In the in vivo model, anagen hairs are obtained before dosing the patient with CTO, and at different time points after the daily dosing of a therapeutic amount of CTO is given. The patient's clinical status and blood levels of CAI are monitored during this period.
In the in vitro model the anagen hairs are obtained from an untreated subject and the hairs are treated in ex vivo cultures with different doses of CTO which represent the range of doses required for therapeutic efficacy.
In both models, RNA is extracted from the bulbs at the end of anagen hairs, cDNA is then prepared from the RNA and global transcriptional or gene expression levels are determined by microarray analysis or by quantitative PCR (qPCR).

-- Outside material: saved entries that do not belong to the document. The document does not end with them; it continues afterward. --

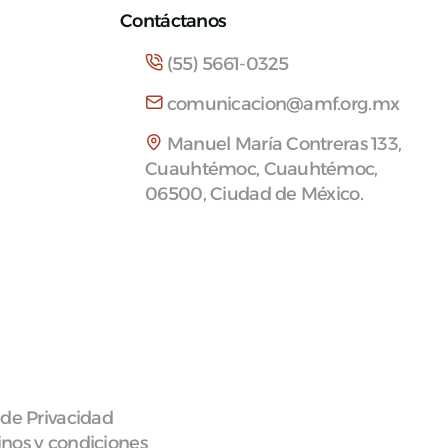
Contáctanos
(55) 5661-0325
comunicacion@amf.org.mx
Manuel María Contreras 133,
Cuauhtémoc, Cuauhtémoc,
06500, Ciudad de México.
 de Privacidad
nos y condiciones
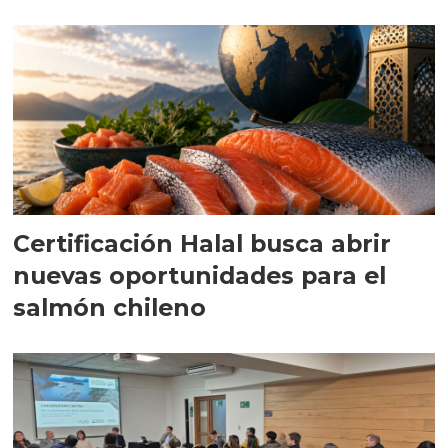
Certificación Halal busca abrir
nuevas oportunidades para el
salmón chileno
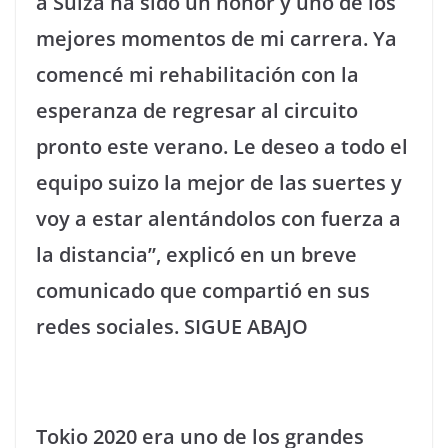
a Suiza ha sido un honor y uno de los
mejores momentos de mi carrera. Ya
comencé mi rehabilitación con la
esperanza de regresar al circuito
pronto este verano. Le deseo a todo el
equipo suizo la mejor de las suertes y
voy a estar alentándolos con fuerza a
la distancia”, explicó en un breve
comunicado que compartió en sus
redes sociales. SIGUE ABAJO
Tokio 2020 era uno de los grandes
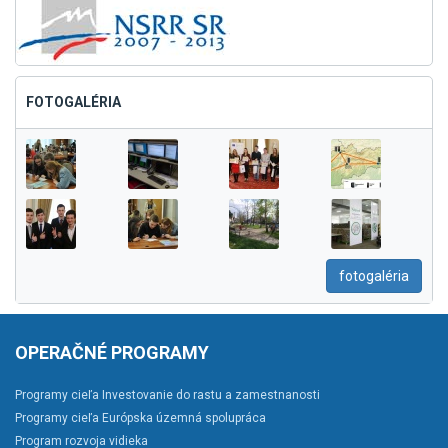
FOTOGALÉRIA
fotogaléria
OPERAČNÉ PROGRAMY
Programy cieľa Investovanie do rastu a zamestnanosti
Programy cieľa Európska územná spolupráca
Program rozvoja vidieka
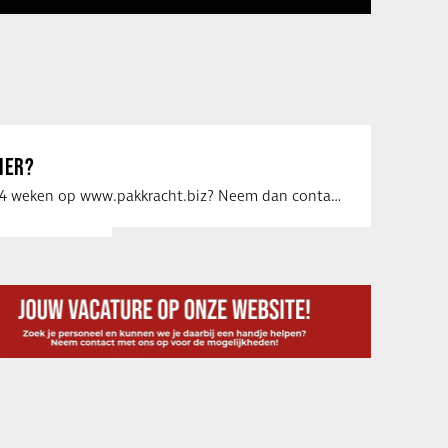
IER?
Uw vacature voor 4 weken op www.pakkracht.biz? Neem dan contact op met Yannick van …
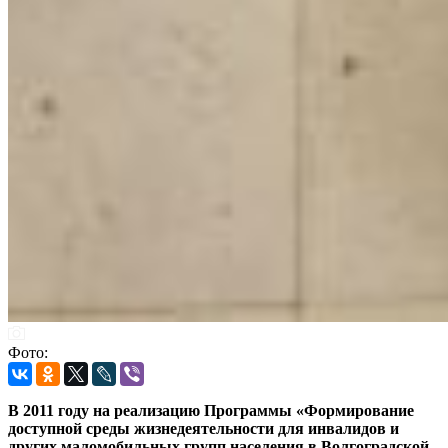
Фото:
В 2011 году на реализацию Программы «Формирование
доступной среды жизнедеятельности для инвалидов и
других маломобильных групп населения в Волгоградской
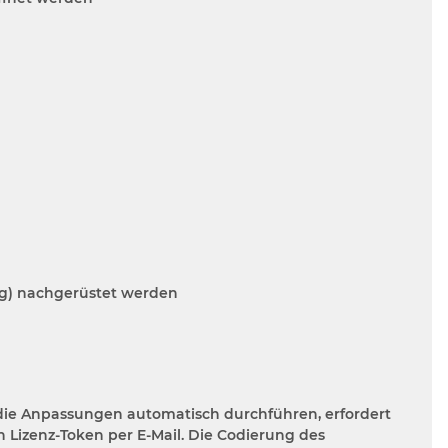
ng) nachgerüstet werden
ie Anpassungen automatisch durchführen, erfordert
n Lizenz-Token per E-Mail. Die Codierung des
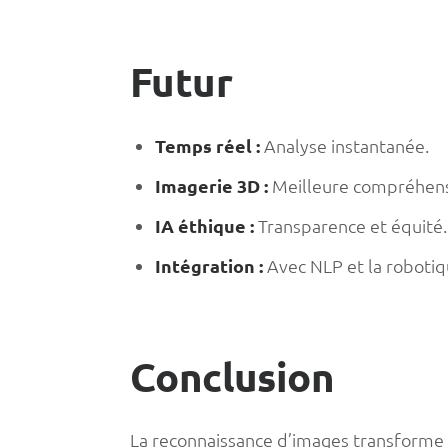
Futur
Temps réel :
Analyse instantanée.
Imagerie 3D :
Meilleure compréhensi
IA éthique :
Transparence et équité.
Intégration :
Avec NLP et la robotiq
Conclusion
La reconnaissance d’images transforme l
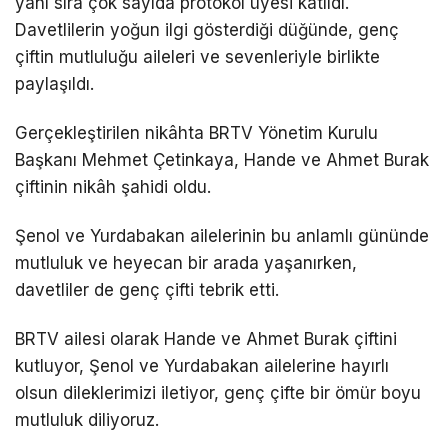
yanı sıra çok sayıda protokol üyesi katıldı.
Davetlilerin yoğun ilgi gösterdiği düğünde, genç
çiftin mutluluğu aileleri ve sevenleriyle birlikte
paylaşıldı.
Gerçekleştirilen nikâhta BRTV Yönetim Kurulu
Başkanı Mehmet Çetinkaya, Hande ve Ahmet Burak
çiftinin nikâh şahidi oldu.
Şenol ve Yurdabakan ailelerinin bu anlamlı gününde
mutluluk ve heyecan bir arada yaşanırken,
davetliler de genç çifti tebrik etti.
BRTV ailesi olarak Hande ve Ahmet Burak çiftini
kutluyor, Şenol ve Yurdabakan ailelerine hayırlı
olsun dileklerimizi iletiyor, genç çifte bir ömür boyu
mutluluk diliyoruz.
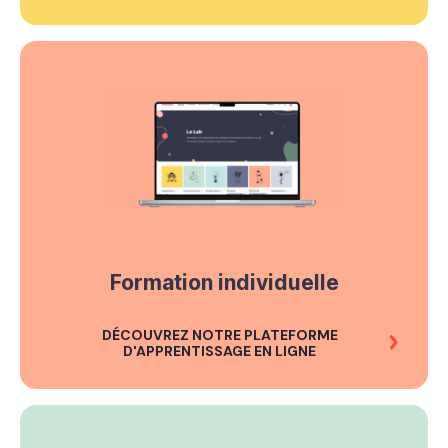
Formation individuelle
DÉCOUVREZ NOTRE PLATEFORME
D'APPRENTISSAGE EN LIGNE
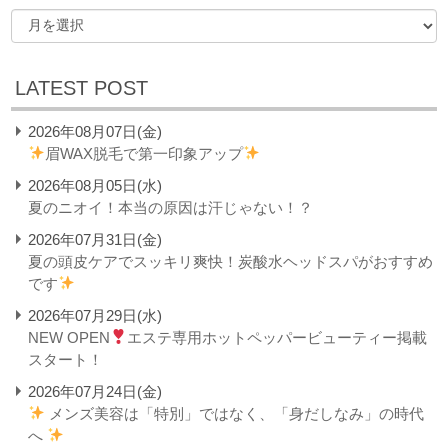
LATEST POST
2026年08月07日(金)
眉WAX脱毛で第一印象アップ
2026年08月05日(水)
夏のニオイ！本当の原因は汗じゃない！？
2026年07月31日(金)
夏の頭皮ケアでスッキリ爽快！炭酸水ヘッドスパがおすすめ
です
2026年07月29日(水)
NEW OPEN
エステ専用ホットペッパービューティー掲載
スタート！
2026年07月24日(金)
メンズ美容は「特別」ではなく、「身だしなみ」の時代
へ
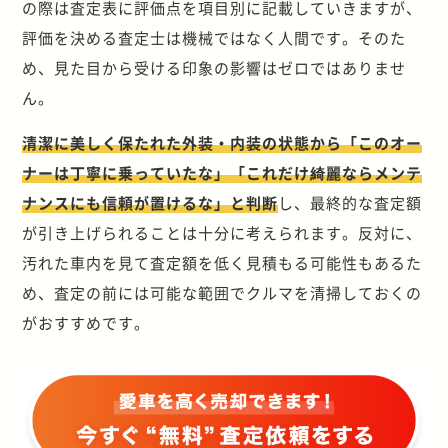
の際は査定表に評価点を項目別に記載していきますが、
評価を決める査定士は機械ではなく人間です。そのた
め、見た目から受ける印象の影響はゼロではありませ
ん。
清潔に美しく保たれた外装・内装の状態から「このオー
ナーは丁寧に乗っていたな」「これだけ綺麗ならメンテ
ナンスにも信頼が置けるな」と判断
し、最終的な査定額
が引き上げられることは十分に考えられます。反対に、
汚れた車内を見て査定額を低く見積もる可能性もあるた
め、査定の前には可能な範囲でクルマを清掃しておくの
がおすすめです。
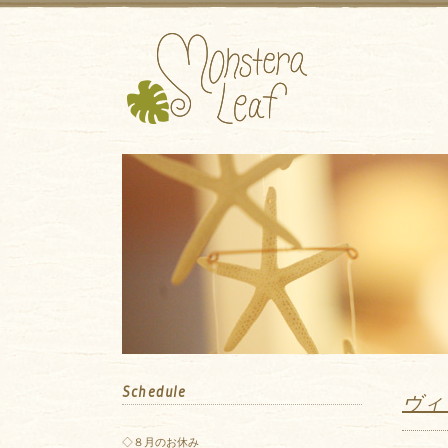
Schedule
ヴィ
◇８月のお休み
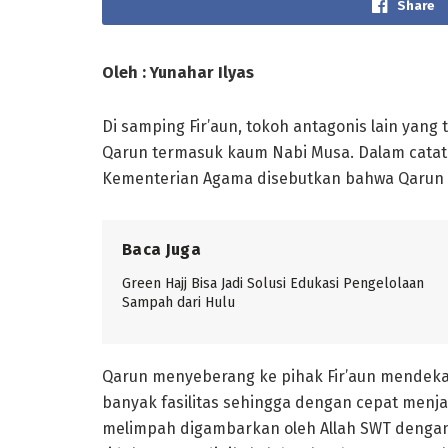
Share
Oleh : Yunahar Ilyas
Di samping Fir’aun, tokoh antagonis lain yan
Qarun termasuk kaum Nabi Musa. Dalam catat
Kementerian Agama disebutkan bahwa Qarun 
Baca Juga
Green Hajj Bisa Jadi Solusi Edukasi Pengelolaan
Sampah dari Hulu
Qarun menyeberang ke pihak Fir’aun mendeka
banyak fasilitas sehingga dengan cepat menj
melimpah digambarkan oleh Allah SWT denga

Bioinformatic analysis is then conducted to identify CTO induced gene expression changes in anagen hairs. Such a protocol can also be applied to issues other than anagen hair obtained from healthy subjects or patients.
Accordingly, the present invention describes in greater detail, uses of the plucked hair biomarker assay to study effects of CTO on mRNA and protein expression levels in vitro. Plucked scalp hair is an ideal surrogate for measuring direct response to treatment with CTO. Highly vascularized, hair follicle can respond within hours of exposure. Given this vascularization, their epithelial nature and rapid rate of proliferation, the cells in the hair bulb at the base of the plucked hair and the outer root sheath are highly relevant surrogate marker tissue for solid tumors. Highly vascularized, the hair follicle can respond to drug treatment within hours of exposure. Bioinformatic analysis was conducted to identify drug-induced changes in hairs.